Did you have to get your voice into shape for this role?
I had to do a lot of work on my voice for the simple reason that you get to my age [51] and you’re only asked to belt—unless you’re an opera singer. And because I’m a mum to young kids, I tend to be very lazy between shows, so I’m all or nothing, and I certainly haven’t kept my voice up in Sally’s register.
Does Sally offer a particular vocal challenge?
Sondheim doesn’t pull a key out of nowhere, and I knew they wanted to go back to the original keys, so your job therefore is to find a reason for the decisions that have been made. When Sally arrives at the party all hyper, she’s almost channeling the girl she once was and trying to bring Ben back to that time: it’s about her remembering for both of them what they had, which has meant getting my head voice back. And then it descends into the depths of despair [in “Losing My Mind”], so the voice needs to come right down.
How did you arrive at your interpretation of “Losing My Mind,” which—spoiler ahead! —finds Sally knocking back booze and pills and more?
It was largely instinct about how I felt it should go. I imagined Sally as bipolar: for 30 years she’s been harboring these feelings for Ben and living a lie and is in a deep depression and then of course she gets to the other side of that, which is mania. As a result, I wanted a “Losing My Mind” in which she realizes that there’s nothing left; she has finally accepted the fact that it’s all over.
What was the reaction of your director, Dominic Cooke, to so bold a take on this song?
In fact, we were getting nearer and nearer to performance and I was getting frightened that we hadn’t looked at the scene very fully yet and I was going to be singing it with an orchestra at the sitzprobe [seated rehearsal with singers and orchestra] and have an audience the following week. So, I said to Dominic, “If you’ll bear with me and hear me out, I just want to show you what I’ve found,” and he went, “That’s great”—and I didn’t even have all the pieces of it in place yet.
How does this takeover compare to previous ones you have done—like on My Fair Lady, playing Eliza, for which you won your second Olivier?
This has been a very different experience and entirely delightful. When I took over in My Fair Lady, I came to a company that was very dispirited and a leading man that was very dispirited.
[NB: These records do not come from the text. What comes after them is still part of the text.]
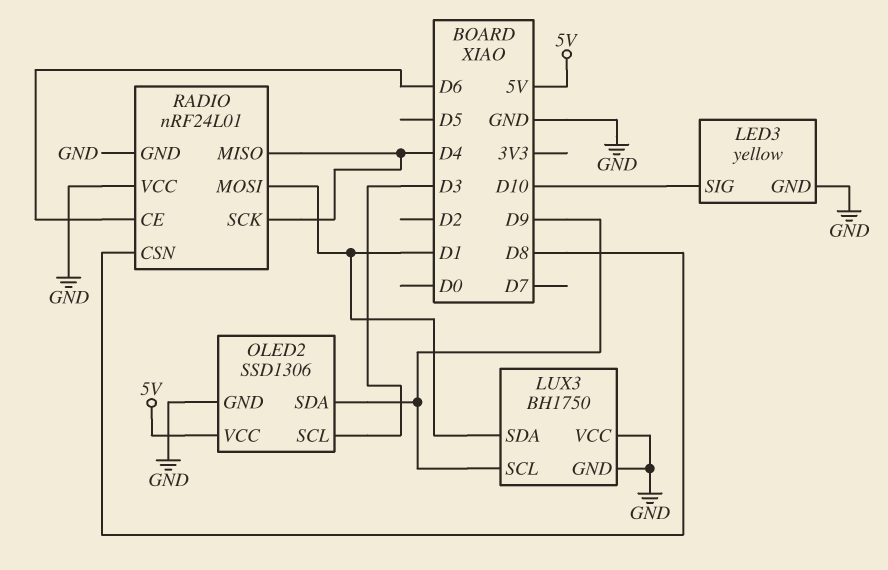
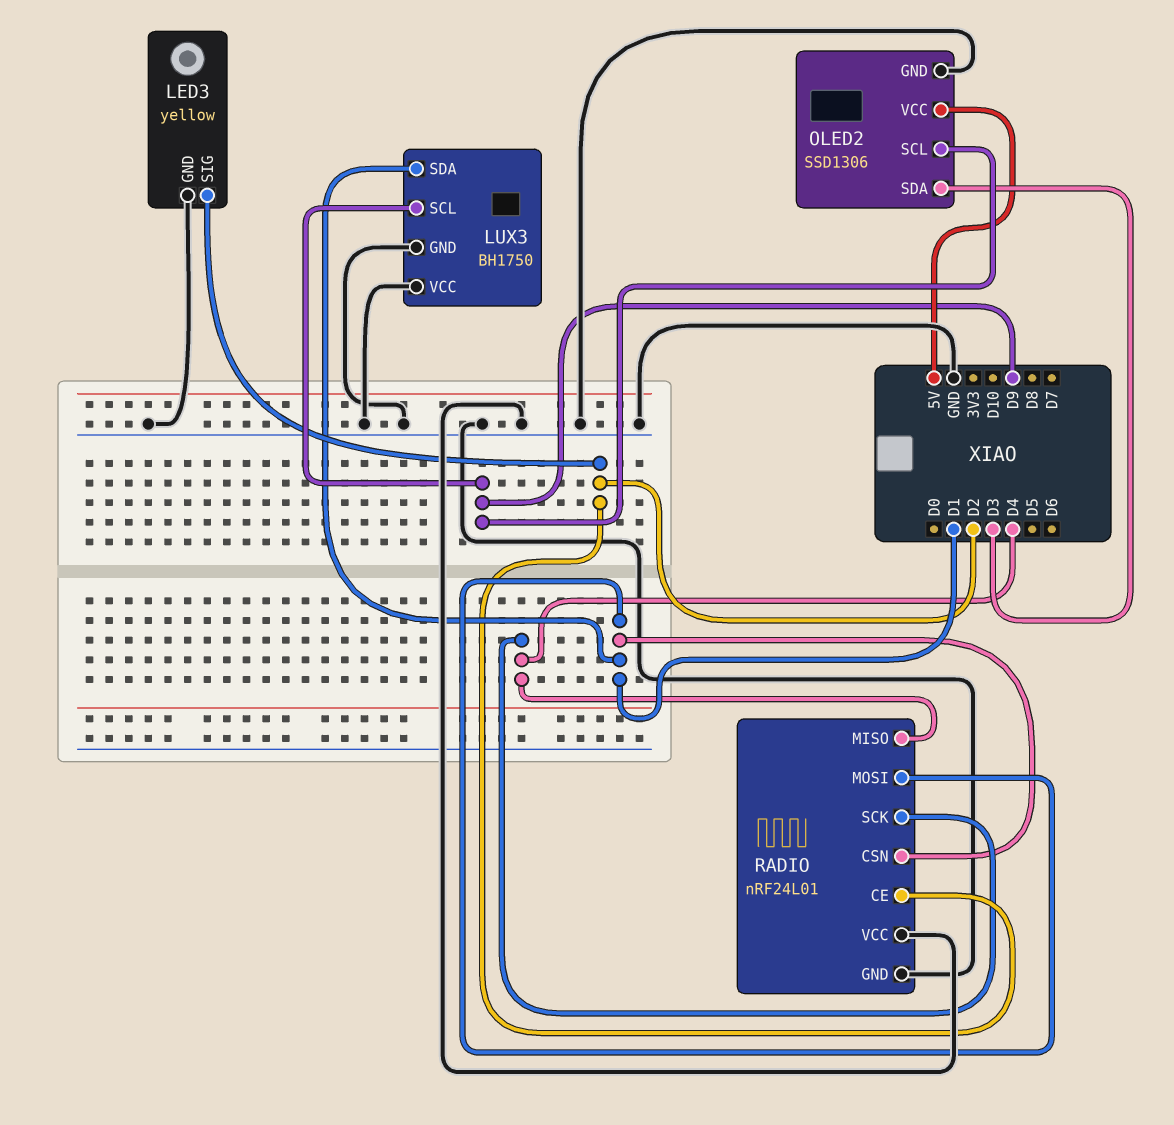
LED3 pin SIG: D10 -> D2
OLED2 pin SCL: D3 -> D9
OLED2 pin SDA: D9 -> D3
RADIO pin CE: D6 -> D2
RADIO pin CSN: D8 -> D1

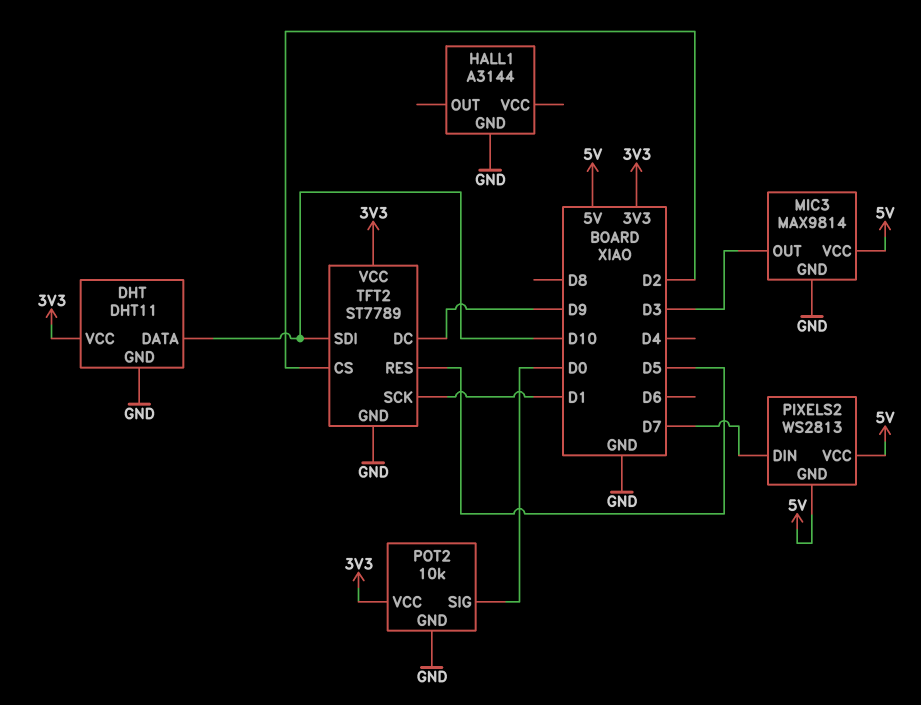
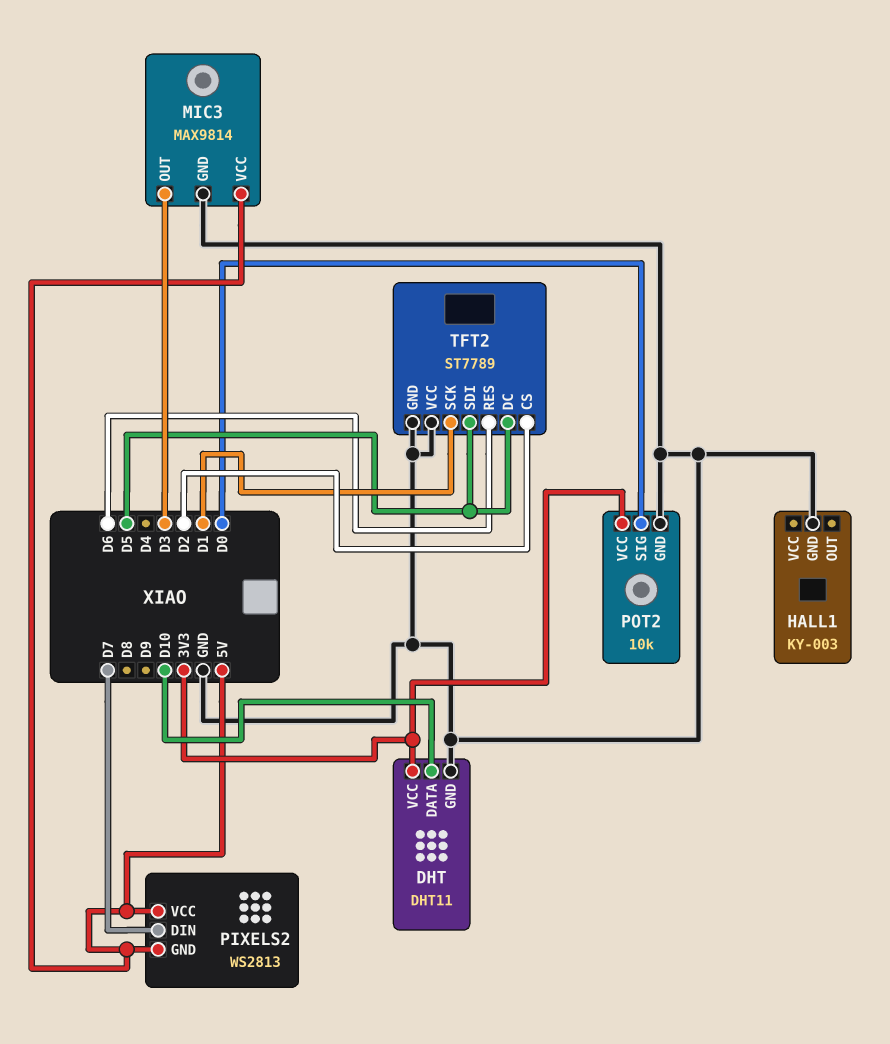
HALL1: A3144 -> KY-003
TFT2 pin DC: D9 -> D5
TFT2 pin RES: D5 -> D6
TFT2 pin SDI: D10 -> D5
TFT2 pin VCC: 3V3 -> GND

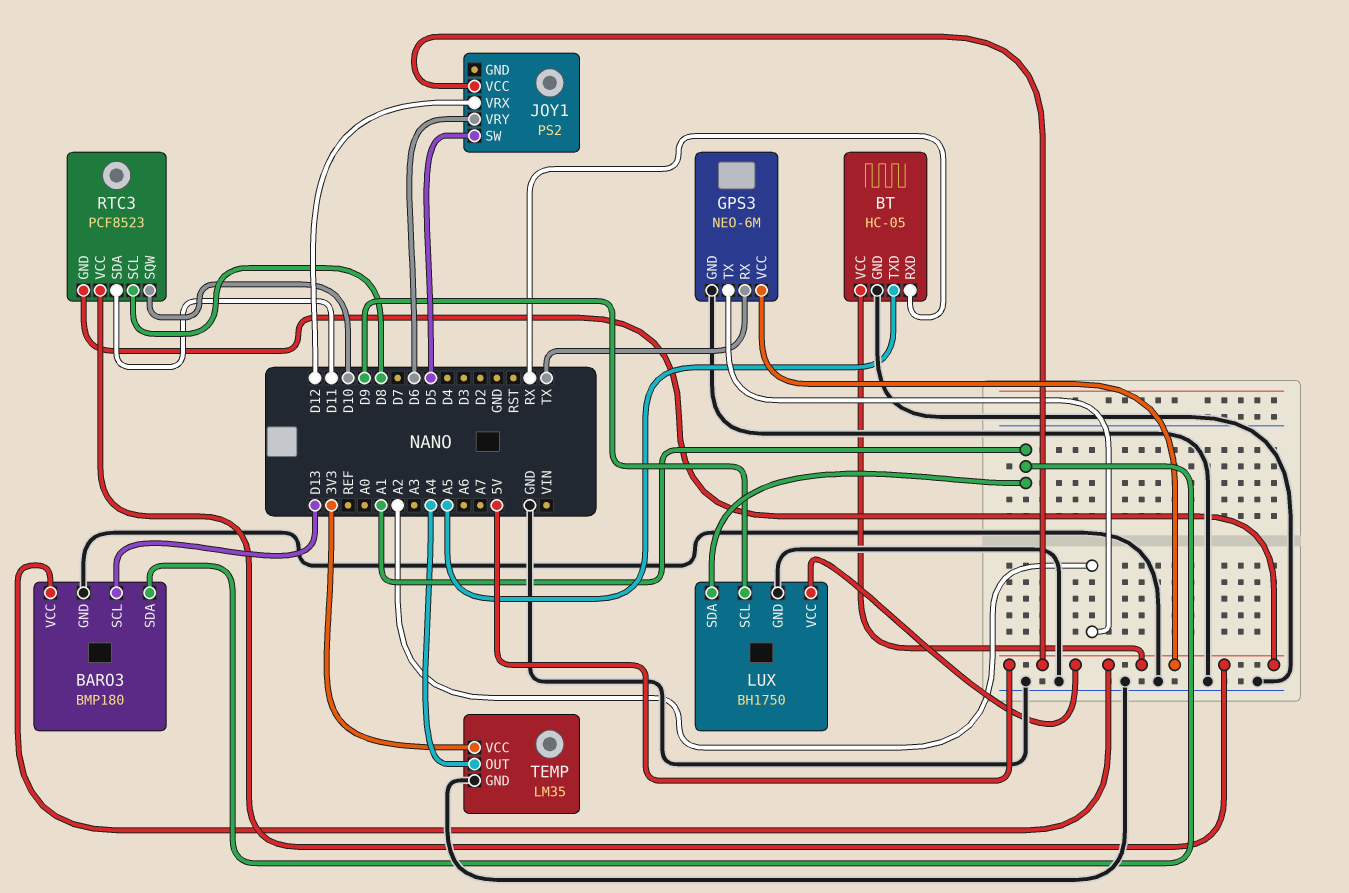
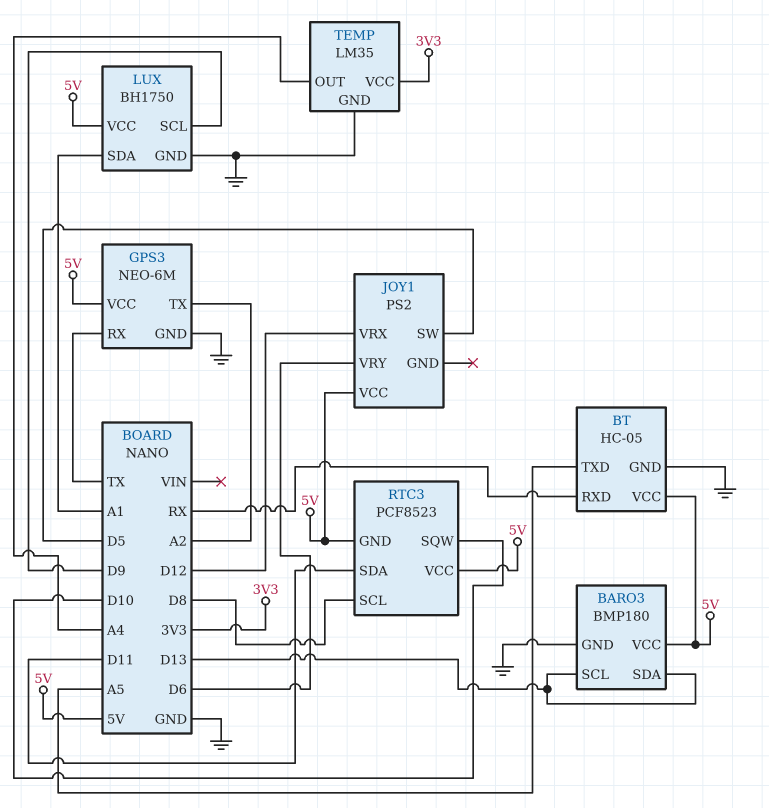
BARO3 pin SDA: A1 -> D13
How did that manifest itself?
I was distraught, really: I kept thinking, how can I be the Eliza I should be if no one will rehearse with me, so I had slowly to find my feet. Then something wonderful happened, which was the cast change and Alex [Jennings, the new Higgins] coming through the fog like a knight in shining armor. He’s a very generous man as well as a very generous actor and from that moment on, my Eliza grew into what I always dreamed it could be.
Has your commitment to work changed now that you have a family?
That, yes, but also the crazy decision we took as a family to move well away from London, which was partly to be closer to home: my father is not well and hasn’t been for some time. We needed to go north and happened to land in Rugby where, because of speed restrictions on the line, a 50-minute journey has turned into an hour and a half, so if I don’t get the 10: 30PM train then I’m not home till 1AM—and then am up to do the school run in the morning with the kids [ages 12 and 9]. It’s true that I haven’t worked as much since I had kids.
Do you sense other Sondheim roles on the horizon?
Once again, how do you top Imelda? She keeps screwing up roles for me because I’ll see her in whichever part and think, “That’s that one gone, shit; it can’t be bettered.” [Laughs.] But I’d like to think there’s a Mrs. Lovett in me somewhere, and I’d love to have a go at the Witch in Into the Woods. But what I’d like to do first is revisit the Countess in A Little Night Music, which I did in a semi-staged reading with Janie [as Desiree] and Jamie Parker [as the Count]. We got remarkable reviews and hoped something would come of it but so far nothing has, but we’re still hopeful.